第524章:「はじめまして、僕はあなたの彼氏、坂本真理子です。」

「カンパーイ!」坂本真理子はグラスを持ち上げて彼女と乾杯した。「どうも」

二人は豪快に一気飲みした。

隣にいた警察官たちは複雑な目つきを向けた。「…………」

魚鍋が運ばれてきて、二人は魚を食べながらビールを飲み、雰囲気は特に和やかだった。

レストランで映画を見るよりもリラックスできる感じだった。

二人は1時間近く食事をし、佐藤薫が会計に行った時、坂本真理子は止めなかった。

車は双葉グループに置いたまま、二人はタクシーで帰宅した。

上野美里と坂本健司はすでに寝ていて、佐藤薫は先にシャワーを浴びに行った。

坂本真理子はソファーに少し座って、迷った末に両親の部屋に向かい、ドンドンとドアを叩いた。

上野美里は目が覚めるのが早く、上着を羽織って開けると、不機嫌そうに言った。
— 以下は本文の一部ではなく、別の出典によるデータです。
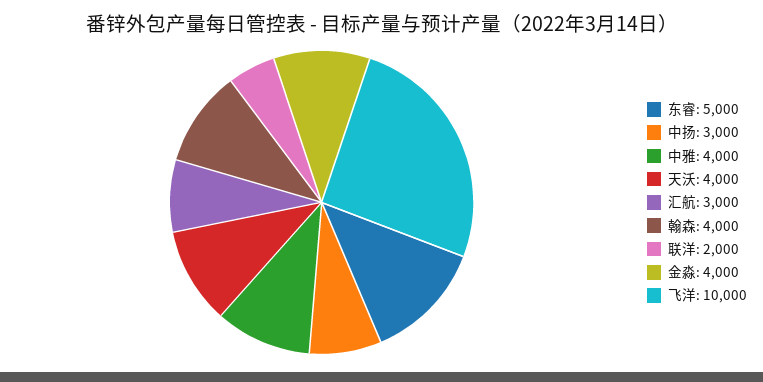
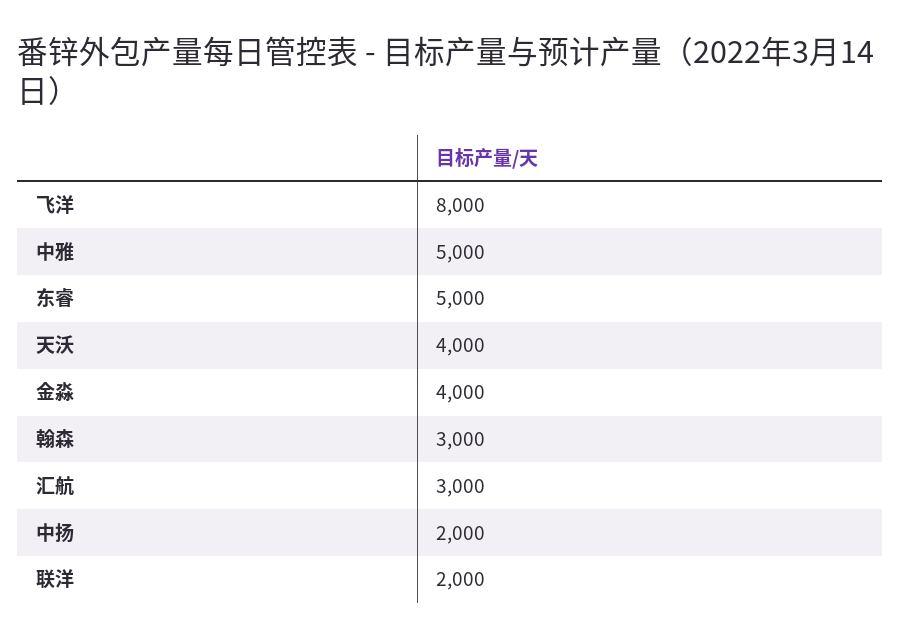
  {
    "东睿": 5000,
-   "中扬": 3000,
+   "中扬": 2000,
-   "中雅": 4000,
+   "中雅": 5000,
    "天沃": 4000,
    "汇航": 3000,
-   "翰森": 4000,
+   "翰森": 3000,
    "联洋": 2000,
    "金淼": 4000,
-   "飞洋": 10000
+   "飞洋": 8000
  }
「夜中に何を叩いているの?酔っ払って自分の部屋もわからなくなったの?」

坂本真理子は玄関に立ち、真剣な表情で「ママ、僕の給料カードとクレジットカードを返して」

以前の彼は金遣いが荒く、お見合いや恋愛にも真面目に取り組もうとしなかったため、上野美里は怒って彼のカードを全て没収し、毎月2000元の生活費だけを与えていた。
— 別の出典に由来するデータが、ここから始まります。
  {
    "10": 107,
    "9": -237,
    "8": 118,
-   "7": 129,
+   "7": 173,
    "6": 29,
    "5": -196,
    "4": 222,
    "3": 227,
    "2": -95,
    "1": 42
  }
「何のため?」上野美里は目に疑いの色を浮かべた。「夜中に給料カードを何に使うの?」

「僕は...今は結婚したんだから、給料カードなんかは当然嫁に渡さないと!」坂本真理子は正々堂々と言った。「ママは旦那さんのお金を使えばいいでしょ。僕のお金は嫁のために取っておかないと」

上野美里はそのことを忘れていたが、息子のその言葉を聞いて気分が悪くなり、彼を責めた。「本当に嫁をもらったら母親のことなんか忘れちゃうのね!!」

……

佐藤薫がバスルームから出てきた時、髪は既に乾いていた。坂本真理子がまだ風呂に入っていないのを見て、不思議そうに「まだ入ってないの?」と聞いた。

普段は彼女がバスルームを使っている間、坂本真理子は便利さを考えてゲストルームのバスルームを使っていた。

坂本真理子は答えず、彼女の前に歩み寄ってベッドまで連れて行き、座らせた。

佐藤薫は杏色の瞳に疑問を浮かべ「どうしたの?」

坂本真理子は答える代わりに、ポケットから母親から取り戻した全てのカードを取り出し、貢物のように彼女の前に差し出した。